* _EXERCISES_
A: Answer these questions about the OPA SMP patch:
(i) Which new format does the patch define?
(ii) How many insertions does the patch make in total?
(iii) How many lines does it add to include/rdma/opa_smi.h?
B: Proceed with the OPA SMP patch text, picking up right after its final line.

* _SUPPLIED PASSAGE_
******
From: Ira Weiny <ira.weiny-ral2JQCrhuEAvxtiuMwx3w@public.gmane.org>

Define the new OPA SMP format, create support functions for this format, and
call the previously defined helper functions as appropriate.

Signed-off-by: Ira Weiny <ira.weiny-ral2JQCrhuEAvxtiuMwx3w@public.gmane.org>
---
 drivers/infiniband/core/mad_priv.h |   2 +
 drivers/infiniband/core/opa_smi.h  |  78 +++++++++++++++++++++++++++
 drivers/infiniband/core/smi.c      |  54 +++++++++++++++++++
 drivers/infiniband/core/smi.h      |   6 +++
 include/rdma/opa_smi.h             | 106 +++++++++++++++++++++++++++++++++++++
 5 files changed, 246 insertions(+)
******
(Items from a data source)
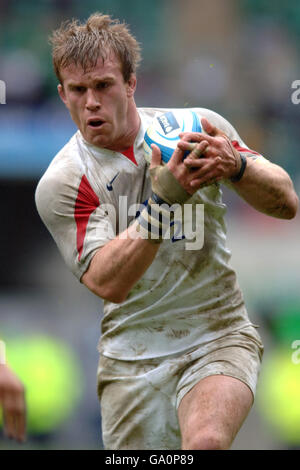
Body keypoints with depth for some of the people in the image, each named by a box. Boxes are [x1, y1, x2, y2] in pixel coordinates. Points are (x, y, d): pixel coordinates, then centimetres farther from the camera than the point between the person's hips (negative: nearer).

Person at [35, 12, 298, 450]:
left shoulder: (201, 127, -2)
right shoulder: (61, 183, -8)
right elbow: (106, 282, -20)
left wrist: (236, 166, -22)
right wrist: (165, 198, -31)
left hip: (219, 336, -1)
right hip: (132, 356, 1)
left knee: (205, 441, -29)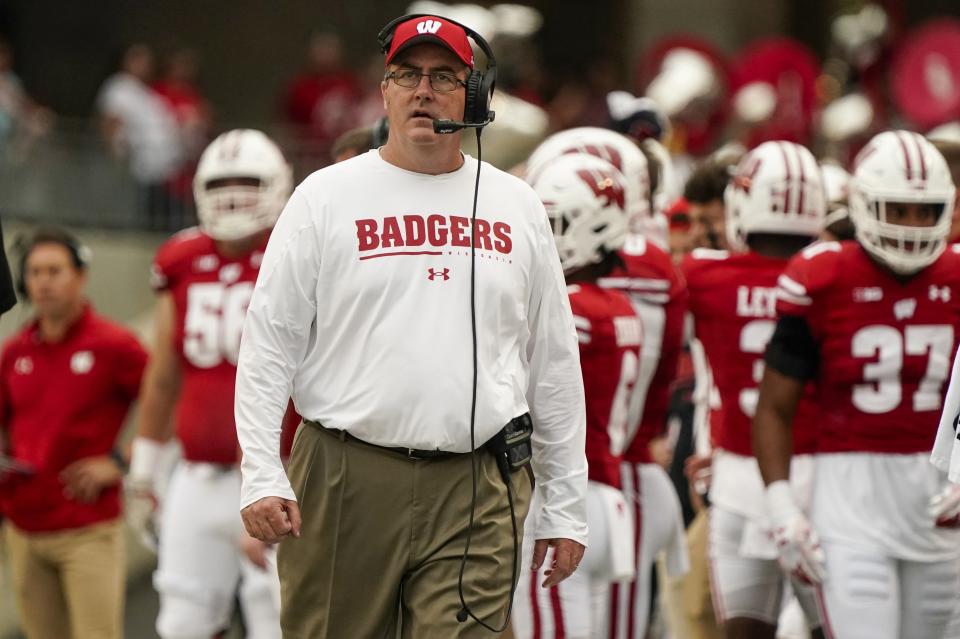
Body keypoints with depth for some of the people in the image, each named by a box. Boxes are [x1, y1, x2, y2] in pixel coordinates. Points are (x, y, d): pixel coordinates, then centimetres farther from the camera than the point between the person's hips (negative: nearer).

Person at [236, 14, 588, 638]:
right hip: (345, 480, -1)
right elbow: (269, 345, 3)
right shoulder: (326, 197, 5)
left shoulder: (517, 207, 12)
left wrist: (566, 508, 11)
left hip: (478, 494, 1)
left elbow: (554, 363, 15)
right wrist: (262, 476, -7)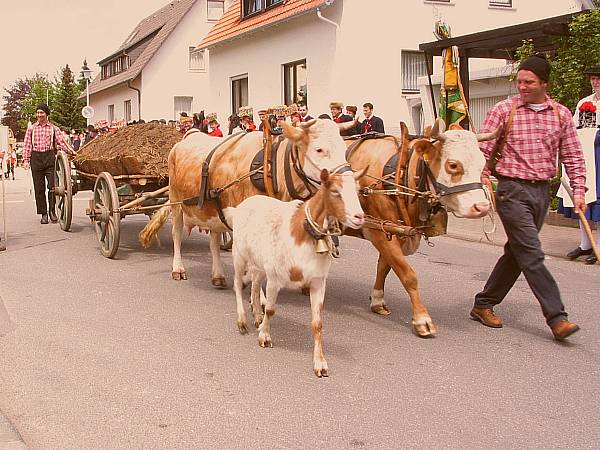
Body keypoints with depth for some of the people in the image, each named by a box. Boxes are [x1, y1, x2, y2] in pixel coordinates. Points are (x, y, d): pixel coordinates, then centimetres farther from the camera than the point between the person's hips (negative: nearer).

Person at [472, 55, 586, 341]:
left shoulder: (561, 114, 7)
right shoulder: (503, 110, -4)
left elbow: (572, 156, 11)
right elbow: (483, 151, -4)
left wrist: (578, 191, 3)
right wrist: (484, 186, -13)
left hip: (541, 191, 5)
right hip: (512, 189, -5)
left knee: (517, 252, 10)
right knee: (531, 254, -10)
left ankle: (483, 305, 23)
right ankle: (556, 317, -7)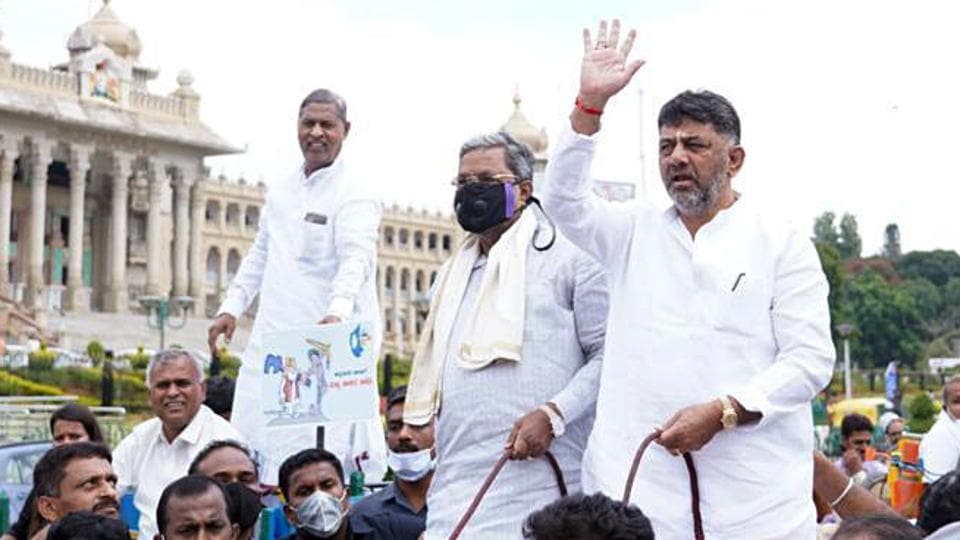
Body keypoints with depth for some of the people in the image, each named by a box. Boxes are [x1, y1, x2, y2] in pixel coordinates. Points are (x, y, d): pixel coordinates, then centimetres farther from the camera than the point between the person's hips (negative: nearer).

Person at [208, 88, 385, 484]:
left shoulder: (355, 193, -6)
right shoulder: (281, 190, 17)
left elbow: (357, 259, -22)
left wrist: (338, 311, -39)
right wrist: (232, 306, 18)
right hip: (272, 336, 7)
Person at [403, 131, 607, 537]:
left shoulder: (566, 256, 1)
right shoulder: (454, 274, 24)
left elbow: (609, 353, -7)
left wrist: (553, 414, -17)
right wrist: (416, 420, 17)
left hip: (537, 479, -6)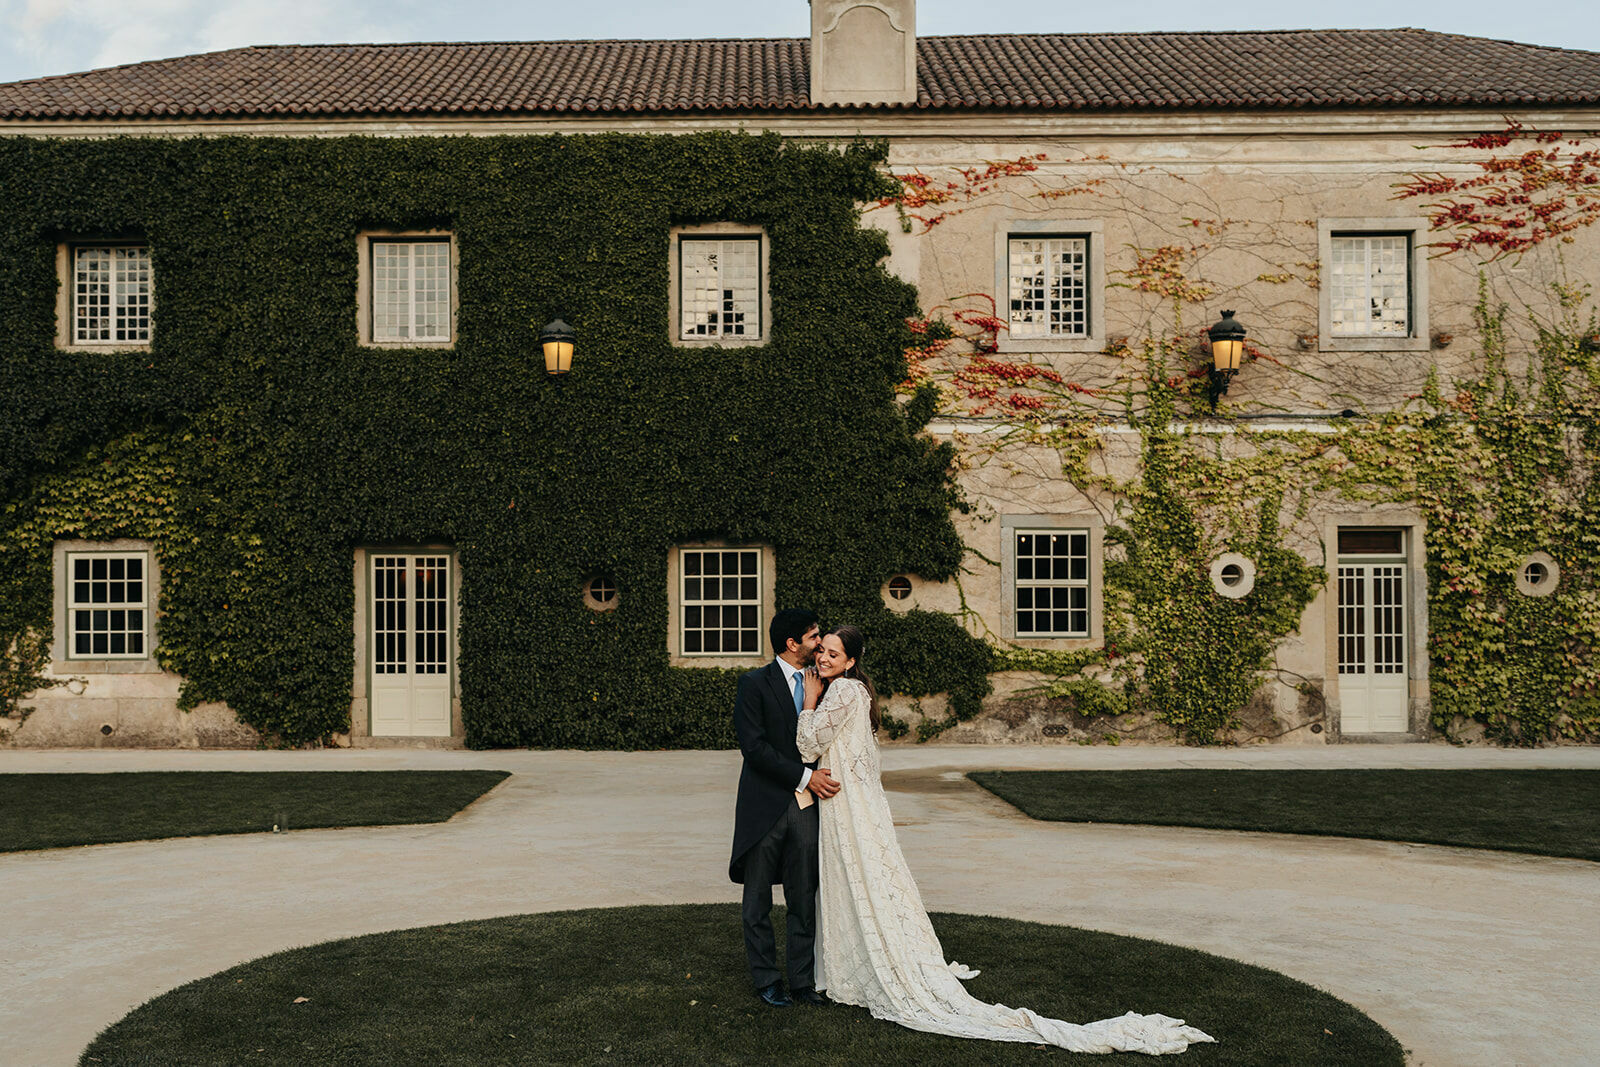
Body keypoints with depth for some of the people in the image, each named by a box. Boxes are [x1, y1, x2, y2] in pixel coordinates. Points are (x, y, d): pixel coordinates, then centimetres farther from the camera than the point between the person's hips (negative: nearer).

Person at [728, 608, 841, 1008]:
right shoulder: (755, 684, -8)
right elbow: (754, 747, -15)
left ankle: (803, 981, 18)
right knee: (758, 901, 8)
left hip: (805, 808, 4)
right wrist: (805, 776, -17)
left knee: (805, 900, 7)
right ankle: (766, 980, 20)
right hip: (765, 808, -4)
******
* _RESPONSES BY TASK_
A:
(i) The new OPA SMP format.
(ii) 246 insertions.
(iii) 106 lines.

B:
 create mode 100644 drivers/infiniband/core/opa_smi.h
 create mode 100644 include/rdma/opa_smi.h

diff --git a/drivers/infiniband/core/mad_priv.h b/drivers/infiniband/core/mad_priv.h
index 29ed8dd..7a82950 100644
--- a/drivers/infiniband/core/mad_priv.h
+++ b/drivers/infiniband/core/mad_priv.h
@@ -41,6 +41,7 @@
 #include <linux/workqueue.h>
 #include <rdma/ib_mad.h>
 #include <rdma/ib_smi.h>
+#include <rdma/opa_smi.h>
 
 #define IB_MAD_QPS_CORE		2 /* Always QP0 and QP1 as a minimum */
 
@@ -103,6 +104,7 @@ struct jumbo_mad_private {
 	union {
 		struct jumbo_mad mad;
 		struct jumbo_rmpp_mad rmpp_mad;
+		struct opa_smp smp;
 	} mad;
 } __packed;
 
diff --git a/drivers/infiniband/core/opa_smi.h b/drivers/infiniband/core/opa_smi.h
new file mode 100644
index 0000000..d180179
--- /dev/null
+++ b/drivers/infiniband/core/opa_smi.h
@@ -0,0 +1,78 @@
+/*
+ * Copyright (c) 2014 Intel Corporation.  All rights reserved.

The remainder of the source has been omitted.